Let’s stop pretending this is normal. Stop pretending we’re fine. We are not. America is not functioning as a democracy—not nationally, and certainly not locally. We are in a constitutional crisis, and the saddest part is how familiar it feels. Like something we’ve lived through before. Like something we’ve grown to accept. But what we are experiencing now is the slow, quiet unraveling of democratic governance—and we need to name it before it devours us whole.
Let’s talk about Hungary.
Hungary is one of the most chilling examples of how democracy doesn’t die with a bang—it rots slowly from the inside. When Viktor Orbán took power, he didn’t jail journalists or shut down protests overnight. People still had the ability to speak, to post online, to whisper dissent. But with every critique came a consequence. Journalists found themselves audited. Teachers were reassigned. Families lost contracts. Protesters were labeled extremists. Criticism was allowed—but it came at a cost. The state didn’t have to make you disappear. It just made your life harder. And that’s enough to make most people go quiet.
Now look around.
In the United States, just a few months into this presidency, we are watching the same authoritarian pattern take root. It doesn’t look like fascism at first glance. It’s “law and order.” It’s “national security.” It’s “protecting children.” It’s ICE dragging a mother away from her family on a quiet Worcester street. It’s a child’s face slammed into the pavement by police. It’s the media, slow to question power. It’s city halls locking their doors to the public. It’s not that we can’t speak—it’s that when we do, we are met with silence, retaliation, or outright criminalization.

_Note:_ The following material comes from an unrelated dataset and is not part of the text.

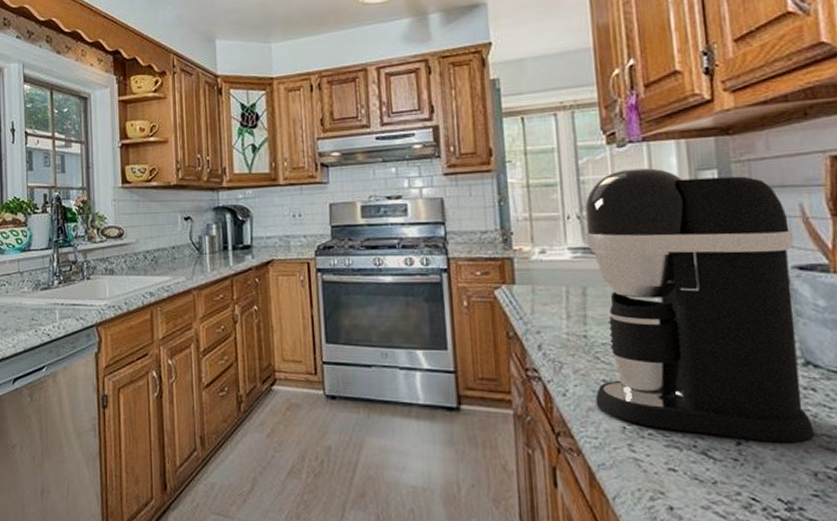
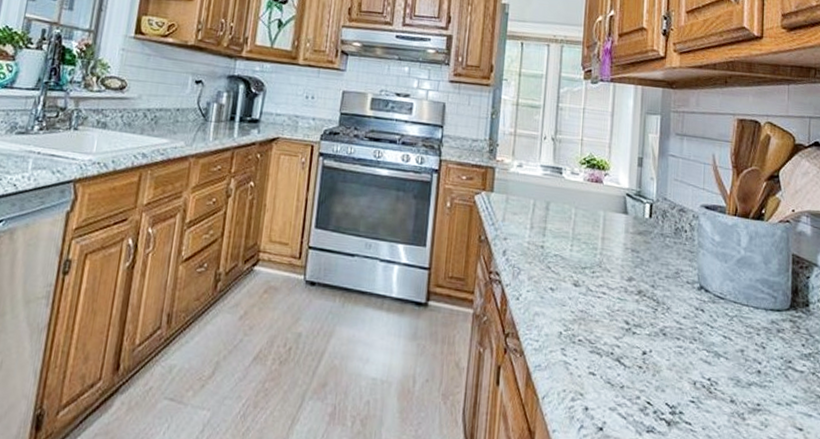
coffee maker: present [585,168,815,443] -> none [542,103,705,355]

This is not democracy. This is power unchecked.
And Worcester, Massachusetts—the city I live in—is a perfect case study in this slow slide. We don’t have a strong mayor system. Instead, we have a city manager who holds more centralized power than most residents even realize. And when that city manager fails to serve the people—when they enable harm, silence dissent, or protect police violence—the City Council is supposed to hold them accountable.

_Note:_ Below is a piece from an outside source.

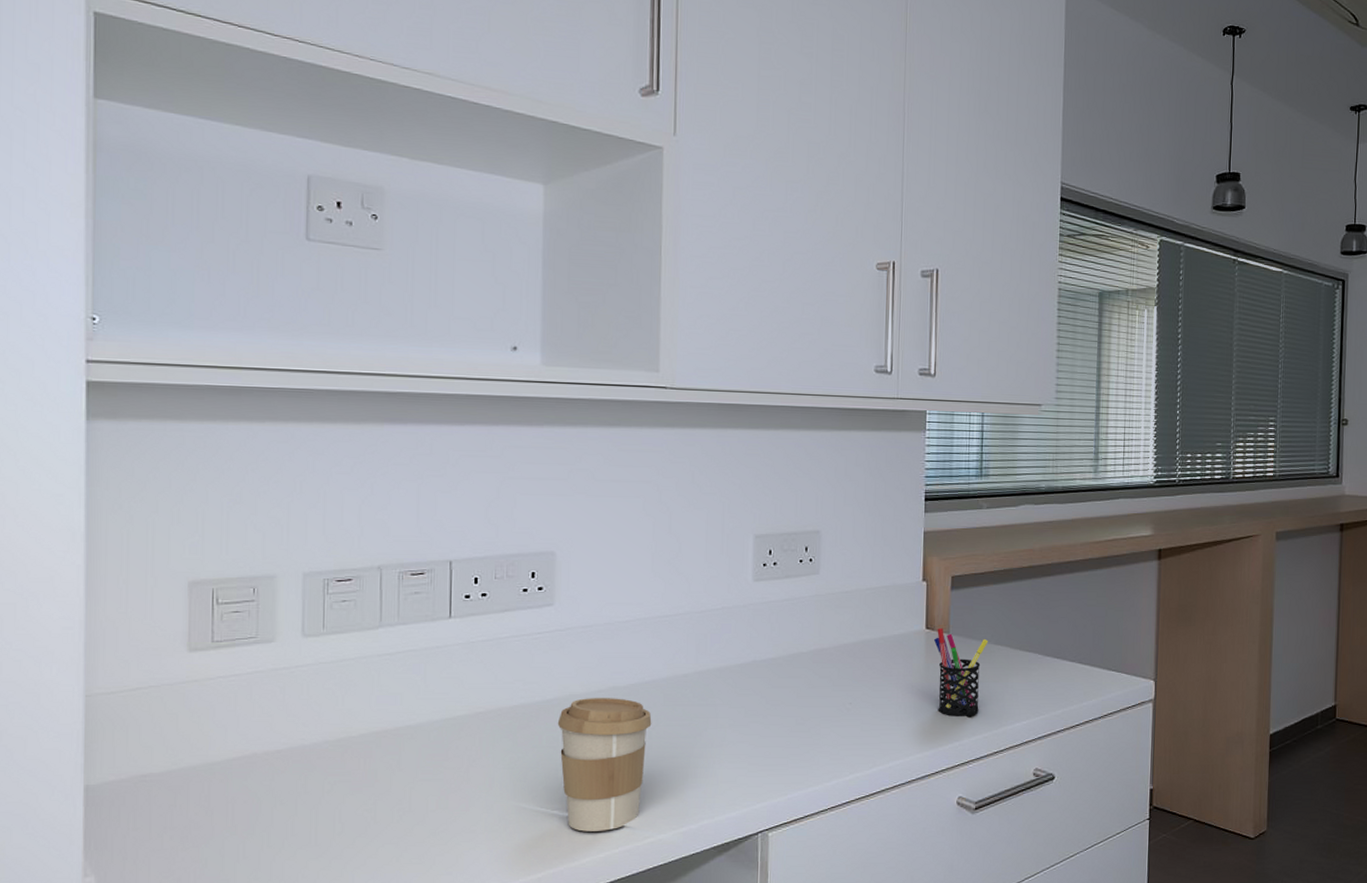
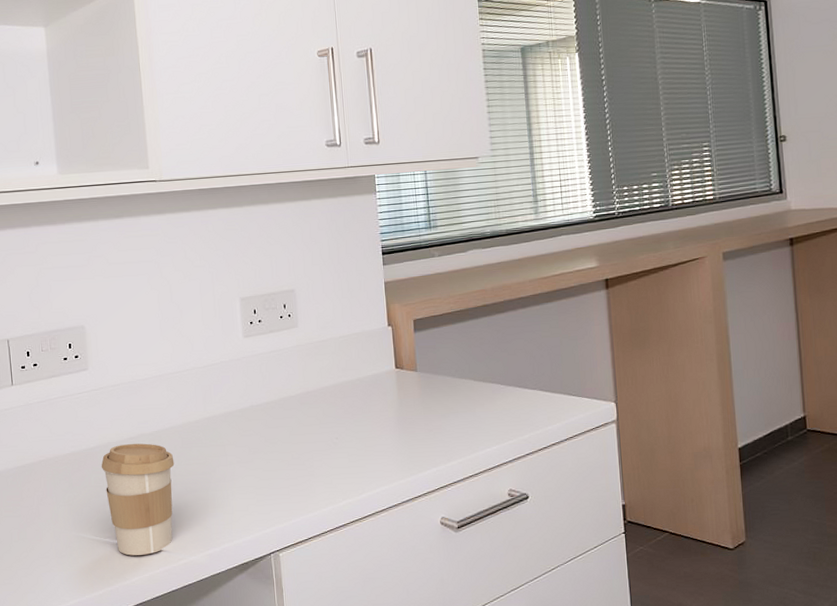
pen holder: present [934,627,989,717] -> none [404,366,454,446]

But what happens when they don’t?
Or worse—what happens when they won’t?
You get a government that resembles Orbán’s Hungary more than anything we pretend to be. A performative democracy. The illusion of accountability. And all the while, harm continues. Injustice flourishes. And people—especially Black, brown, immigrant, queer, poor, and disabled people—pay the price.
So stop lying to yourself. This is a crisis.
We are already here. We’re not on the edge of authoritarianism. We are in it. The question is not if it’s coming—the question is what we are going to do now.
Because on the other side of this, we have a choice.
We can rebuild America into something it has never fully been—a country that respects humanity over profit, care over capitalism, and justice over control. But only if we fight back. Only if we speak up. Only if we organize, disrupt, and refuse to comply with the silence they demand of us.
The institutions aren’t going to save us. We are the institution now.
Don’t wait to be swallowed whole. Sound the alarm.
We’re already living in the fire. Let’s start building the future.
Oh my! Powerful. Truth. I enjoyed reading your words. Enjoyed? In these times, just hearing great words, it's healing. Thank you.